ENEM 2016 - 1ª Aplicação - Caminhos para combater a intolerância religiosa no Brasil

Enviada em 10/10/2019

Os Jesuítas, ao chegarem no Brasil em seu Período Colonial, foram os responsáveis pela catequização dos índios, impondo o cristianismo à esse povo nativo, sem a preocupação de seus costumes anteriores. Desse modo, essas características podem ser associadas às do problema da intolerância religiosa no Brasil, derivada, principalmente, do preconceito e da má educação familiar, sendo que o mesmo deve ser combatido por diferentes caminhos.

No contexto da problemática em questão, uma pesquisa realizada pela Secretaria de Direitos Humanos da Presidência da República mostrou que, entre 2011 e 2014, houveram 1 denúncia a cada 3 dias a respeito da ocorrência de intolerância religiosa no Brasil. Então, vale discutir que tais eventos são derivados, em especial, do preconceito em relação àquilo que não atende determinados padrões estipulados pela pessoa intolerante, visto que as religiões contém costumes divergentes umas das outras.Essa não-aceitação do diferente é intensificada pela falta de leis que punam esses crimes de maneira efetiva, já que a punição é uma das ações mais eficazes contra a intolerância religiosa.

Ademais, faz-se necessário debater o fato de que o indivíduo intolerante não teve uma boa educação familiar. Nesse sentido, como afirmou o sociólogo Durkheim, “o fato social é uma maneira coletiva de agir e pensar, dotada de exterioridade, generalidade e coercitividade”, ou seja, se um indivíduo cresce em um ambiente do qual as pessoas nele inseridas praticam o tipo de preconceito aqui exposto, ela praticará também, Sendo assim, uma criança introduzida em um cenário desse tipo necessita de orientação externa, já que não conta com a de origem familiar.

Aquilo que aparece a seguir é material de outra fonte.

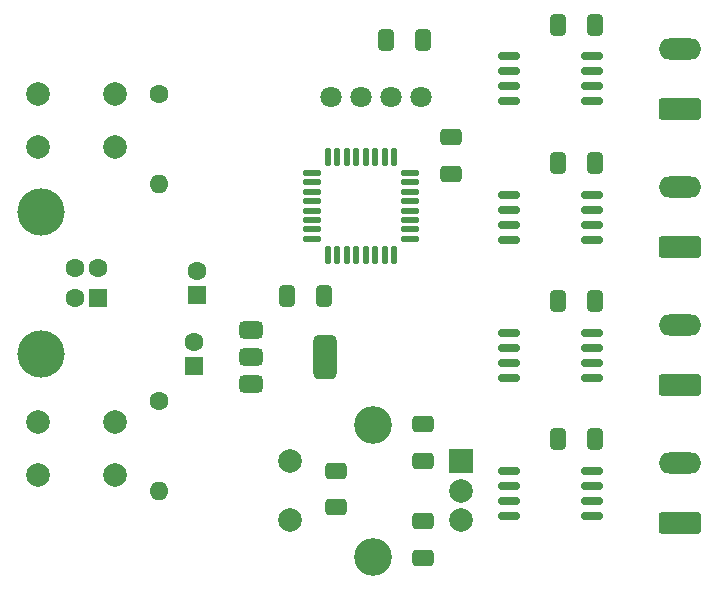
<source format=gbr>
%TF.GenerationSoftware,KiCad,Pcbnew,7.0.11+1*%
%TF.CreationDate,2024-03-31T13:18:11+02:00*%
%TF.ProjectId,ch32v203_thermokoppel,63683332-7632-4303-935f-746865726d6f,rev?*%
%TF.SameCoordinates,Original*%
%TF.FileFunction,Soldermask,Top*%
%TF.FilePolarity,Negative*%
%FSLAX46Y46*%
G04 Gerber Fmt 4.6, Leading zero omitted, Abs format (unit mm)*
G04 Created by KiCad (PCBNEW 7.0.11+1) date 2024-03-31 13:18:11*
%MOMM*%
%LPD*%
G01*
G04 APERTURE LIST*
G04 Aperture macros list*
%AMRoundRect*
0 Rectangle with rounded corners*
0 $1 Rounding radius*
0 $2 $3 $4 $5 $6 $7 $8 $9 X,Y pos of 4 corners*
0 Add a 4 corners polygon primitive as box body*
4,1,4,$2,$3,$4,$5,$6,$7,$8,$9,$2,$3,0*
0 Add four circle primitives for the rounded corners*
1,1,$1+$1,$2,$3*
1,1,$1+$1,$4,$5*
1,1,$1+$1,$6,$7*
1,1,$1+$1,$8,$9*
0 Add four rect primitives between the rounded corners*
20,1,$1+$1,$2,$3,$4,$5,0*
20,1,$1+$1,$4,$5,$6,$7,0*
20,1,$1+$1,$6,$7,$8,$9,0*
20,1,$1+$1,$8,$9,$2,$3,0*%
G04 Aperture macros list end*
%ADD10RoundRect,0.250000X-0.650000X0.412500X-0.650000X-0.412500X0.650000X-0.412500X0.650000X0.412500X0*%
%ADD11C,2.000000*%
%ADD12C,3.200000*%
%ADD13R,2.000000X2.000000*%
%ADD14RoundRect,0.250000X0.650000X-0.412500X0.650000X0.412500X-0.650000X0.412500X-0.650000X-0.412500X0*%
%ADD15C,1.800000*%
%ADD16RoundRect,0.150000X0.800000X0.150000X-0.800000X0.150000X-0.800000X-0.150000X0.800000X-0.150000X0*%
%ADD17RoundRect,0.375000X-0.625000X-0.375000X0.625000X-0.375000X0.625000X0.375000X-0.625000X0.375000X0*%
%ADD18RoundRect,0.500000X-0.500000X-1.400000X0.500000X-1.400000X0.500000X1.400000X-0.500000X1.400000X0*%
%ADD19RoundRect,0.125000X0.125000X-0.625000X0.125000X0.625000X-0.125000X0.625000X-0.125000X-0.625000X0*%
%ADD20RoundRect,0.125000X0.625000X-0.125000X0.625000X0.125000X-0.625000X0.125000X-0.625000X-0.125000X0*%
%ADD21C,1.600000*%
%ADD22O,1.600000X1.600000*%
%ADD23O,3.600000X1.800000*%
%ADD24RoundRect,0.250000X1.550000X-0.650000X1.550000X0.650000X-1.550000X0.650000X-1.550000X-0.650000X0*%
%ADD25C,4.000000*%
%ADD26R,1.600000X1.600000*%
%ADD27RoundRect,0.250000X-0.412500X-0.650000X0.412500X-0.650000X0.412500X0.650000X-0.412500X0.650000X0*%
%ADD28RoundRect,0.250000X0.412500X0.650000X-0.412500X0.650000X-0.412500X-0.650000X0.412500X-0.650000X0*%
G04 APERTURE END LIST*
D10*
%TO.C,C12*%
X134700000Y-57675000D03*
X134700000Y-60800000D03*
%TD*%
D11*
%TO.C,SW3*%
X121100000Y-85100000D03*
X121100000Y-90100000D03*
D12*
X128100000Y-93200000D03*
X128100000Y-82000000D03*
D11*
X135600000Y-87600000D03*
X135600000Y-90100000D03*
D13*
X135600000Y-85100000D03*
%TD*%
D10*
%TO.C,C11*%
X125000000Y-85875000D03*
X125000000Y-89000000D03*
%TD*%
D14*
%TO.C,C10*%
X132390000Y-85062500D03*
X132390000Y-81937500D03*
%TD*%
D10*
%TO.C,C9*%
X132390000Y-90137500D03*
X132390000Y-93262500D03*
%TD*%
D15*
%TO.C,U7*%
X124540000Y-54240000D03*
X127080000Y-54240000D03*
X129620000Y-54240000D03*
X132160000Y-54240000D03*
%TD*%
D16*
%TO.C,U6*%
X139680000Y-89735000D03*
X139680000Y-88465000D03*
X139680000Y-87195000D03*
X139680000Y-85925000D03*
X146680000Y-85925000D03*
X146680000Y-87195000D03*
X146680000Y-88465000D03*
X146680000Y-89735000D03*
%TD*%
%TO.C,U5*%
X146680000Y-78031666D03*
X146680000Y-76761666D03*
X146680000Y-75491666D03*
X146680000Y-74221666D03*
X139680000Y-74221666D03*
X139680000Y-75491666D03*
X139680000Y-76761666D03*
X139680000Y-78031666D03*
%TD*%
%TO.C,U4*%
X139680000Y-66328333D03*
X139680000Y-65058333D03*
X139680000Y-63788333D03*
X139680000Y-62518333D03*
X146680000Y-62518333D03*
X146680000Y-63788333D03*
X146680000Y-65058333D03*
X146680000Y-66328333D03*
%TD*%
%TO.C,U3*%
X146680000Y-54625000D03*
X146680000Y-53355000D03*
X146680000Y-52085000D03*
X146680000Y-50815000D03*
X139680000Y-50815000D03*
X139680000Y-52085000D03*
X139680000Y-53355000D03*
X139680000Y-54625000D03*
%TD*%
D17*
%TO.C,U2*%
X117800000Y-73940000D03*
X117800000Y-76240000D03*
D18*
X124100000Y-76240000D03*
D17*
X117800000Y-78540000D03*
%TD*%
D19*
%TO.C,U1*%
X124320000Y-67640000D03*
X125120000Y-67640000D03*
X125920000Y-67640000D03*
X126720000Y-67640000D03*
X127520000Y-67640000D03*
X128320000Y-67640000D03*
X129120000Y-67640000D03*
X129920000Y-67640000D03*
D20*
X131295000Y-66265000D03*
X131295000Y-65465000D03*
X131295000Y-64665000D03*
X131295000Y-63865000D03*
X131295000Y-63065000D03*
X131295000Y-62265000D03*
X131295000Y-61465000D03*
X131295000Y-60665000D03*
D19*
X129920000Y-59290000D03*
X129120000Y-59290000D03*
X128320000Y-59290000D03*
X127520000Y-59290000D03*
X126720000Y-59290000D03*
X125920000Y-59290000D03*
X125120000Y-59290000D03*
X124320000Y-59290000D03*
D20*
X122945000Y-60665000D03*
X122945000Y-61465000D03*
X122945000Y-62265000D03*
X122945000Y-63065000D03*
X122945000Y-63865000D03*
X122945000Y-64665000D03*
X122945000Y-65465000D03*
X122945000Y-66265000D03*
%TD*%
D11*
%TO.C,SW2*%
X106250000Y-54000000D03*
X99750000Y-54000000D03*
X106250000Y-58500000D03*
X99750000Y-58500000D03*
%TD*%
%TO.C,SW1*%
X106250000Y-81750000D03*
X99750000Y-81750000D03*
X106250000Y-86250000D03*
X99750000Y-86250000D03*
%TD*%
D21*
%TO.C,R2*%
X110000000Y-53990000D03*
D22*
X110000000Y-61610000D03*
%TD*%
%TO.C,R1*%
X110000000Y-87620000D03*
D21*
X110000000Y-80000000D03*
%TD*%
D23*
%TO.C,J5*%
X154090000Y-85272500D03*
D24*
X154090000Y-90352500D03*
%TD*%
%TO.C,J4*%
X154090000Y-78649166D03*
D23*
X154090000Y-73569166D03*
%TD*%
D24*
%TO.C,J3*%
X154090000Y-66945833D03*
D23*
X154090000Y-61865833D03*
%TD*%
D24*
%TO.C,J2*%
X154090000Y-55242500D03*
D23*
X154090000Y-50162500D03*
%TD*%
D25*
%TO.C,J1*%
X100000000Y-64000000D03*
X100000000Y-76000000D03*
D21*
X102860000Y-71250000D03*
X102860000Y-68750000D03*
X104860000Y-68750000D03*
D26*
X104860000Y-71250000D03*
%TD*%
D27*
%TO.C,C8*%
X129217500Y-49420000D03*
X132342500Y-49420000D03*
%TD*%
D28*
%TO.C,C7*%
X146952500Y-83240000D03*
X143827500Y-83240000D03*
%TD*%
D26*
%TO.C,C6*%
X113190000Y-71000000D03*
D21*
X113190000Y-69000000D03*
%TD*%
D26*
%TO.C,C5*%
X113000000Y-77000000D03*
D21*
X113000000Y-75000000D03*
%TD*%
D28*
%TO.C,C4*%
X146952500Y-71536666D03*
X143827500Y-71536666D03*
%TD*%
%TO.C,C3*%
X146952500Y-59833333D03*
X143827500Y-59833333D03*
%TD*%
%TO.C,C2*%
X146952500Y-48130000D03*
X143827500Y-48130000D03*
%TD*%
%TO.C,C1*%
X123982500Y-71080000D03*
X120857500Y-71080000D03*
%TD*%
M02*

</source>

Portanto, levando em conta o princípio newtoniano de que um corpo tende a permanecer em seu estado até que uma força externa atue sobre ele, caminhos combatentes do problema devem ser estudados para impulsionar a mudança de sua realidade estagnada. Assim, cabe ao Estado realizar, por meio de jogos e atividades interativas em escolas de ensino infantil - das quais são importantes instituições formadoras de opinião - projetos que ensinem as crianças a não praticarem a intolerância religiosa, demonstrando para as mesmas de maneira divertida a importância da aceitação daquilo que diverge as opiniões pessoais, com o objetivo de educar e orientar os “pequenos” que não obtiveram uma boa orientação familiar sobre o assunto, diminuindo as chances de que os mesmos pratiquem tais atos preconceituosos no futuro. Dessa maneira, a herança jesuíta que o Brasil carrega consigo começará a ser deixada para trás.